Two sea monsters, Luca and Alberto, turn into boys as they visit the nearby town out of curiosity, but they must be careful to keep their identity hidden: One splash of water, and their skin turns to the scaly original until dry.
 
Although the story is on the surface about two sea monsters exploring the town, the two protagonists remain at heart two insecure youths still grappling with who they are, their friendship and their dreams.  
 
Director Enrico Casarosa, who will have his feature-film debut with “Luca,” said at a press event that the setting of the film is inspired by childhood memories, mainly based on adventures with his best friend Alberto.  
 
“The idea of sea-monster kids felt interesting to me because as a kid I felt out of place and a little bit of a loser,” he explained at an online press event with Korean press on Friday. “My best friend and I connected, but we were feeling a little bit like outsiders, as I think at that age as we so often do, so the idea of having a secret and having to hide your sea monster felt really interesting.”
 
 
Set in a beautiful seaside town on the Italian Riviera, Disney and Pixar’s “Luca” is about two boys/sea monsters experiencing an unforgettable summer filled with gelato, pasta and endless scooter rides. [PIXAR]
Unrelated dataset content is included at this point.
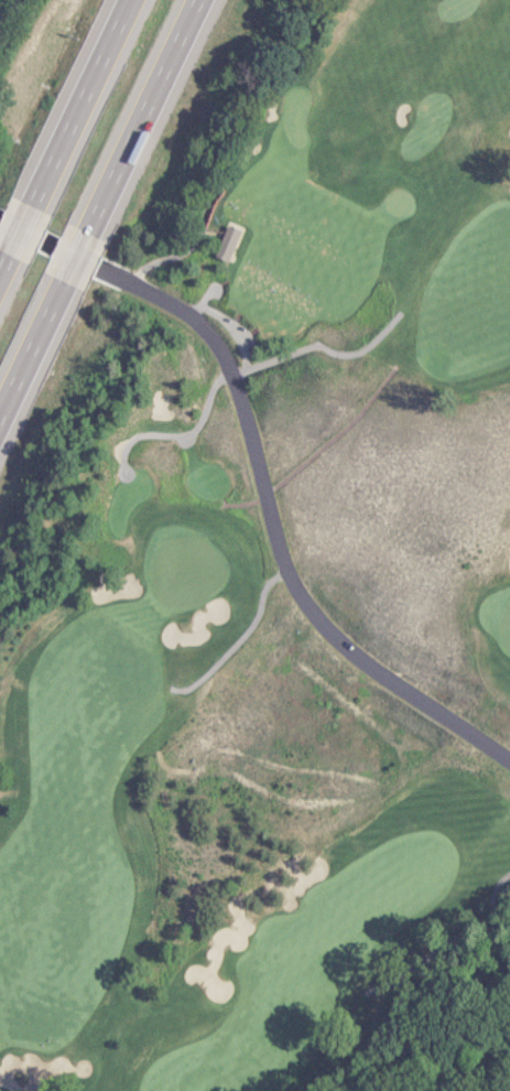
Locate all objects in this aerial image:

Set in a beautiful seaside town on the Italian Riviera, Disney and Pixar’s “Luca” is about two boys/sea monsters experiencing an unforgettable summer filled with gelato, pasta and endless scooter rides. [PIXAR]

 
Their transformation process from a sea monster to human was inspired by octopuses.
 
We looked at octopuses, which can transform,” he said. “They can even change the texture and color of their skin. We wanted to make the transformation feel like an adaptation, and they’re hiding their true sea-monster self.
 
“And we realized through the story that the most fun would be to every time water hits the skin it would turn into a monster,” he continued. “There would be a wonderful risk for our boys to be in town.
 
“These were very different technical things because you would have to figure out how the scales would retract and how the color would slowly pulsate and go away into their skin. We wanted the transformation to be wondrous, natural, a little bit magical.”
 
His film was influenced by Japanese animator Hayao Miyazaki, the works of which the director has been familiar with for years.
 
“I grew up in Italy with all kinds of Japanese animation in the 80s, so I fell in love with animation,” he said. “The first television series that I absolutely loved was ‘Future Boy Conan,’ [1978] which was an early work of Miyazaki. One thing I love about them specifically is that he takes the point of view of kids. He has this wonderful wonder and attention towards nature. I love that sense of having a child looking up at the world and appreciating small things around us. That’s why I thought the story of sea monsters coming out of the water and experiencing the world around us was a perfect to show us that point of view.”  
 
The director says that he still keeps in touch with his friend who inspired him so much, stimulating him to take chances and push his boundaries.  
 
“He loved to do different things all the time, and his family wasn’t around so much, so he was very free,” the director said about his friend. “I was more sheltered, so this was the moment where I got to push the boundaries of my world. We could run around the city and places maybe we shouldn’t be at at 12. He got into fun, exciting things, sometimes risky things. And we are still in touch. He’s in Italy, and he’s an air force pilot, so he had a really wonderful career.
 
“One anecdote I still remember is that one week he decided he wanted python as a pet, so he bought a snake, and we brought him into high school,” he said. “It was a small python, but he told me last year that he was so afraid of the python that his little sister had to feed the snake. I never knew this, but it made me laugh so hard. Obviously he was testing his fears in this way. I think he was so memorable to me because I feel I might not have come all the way to the United States and I might not have not taken all the chances I did in life if I hadn’t learned to take risks with him early on.”
 
The film, which premiers in some countries on Disney + on June 18, will be rolled out in local theaters next month.. Disney+ is not yet available in Korea.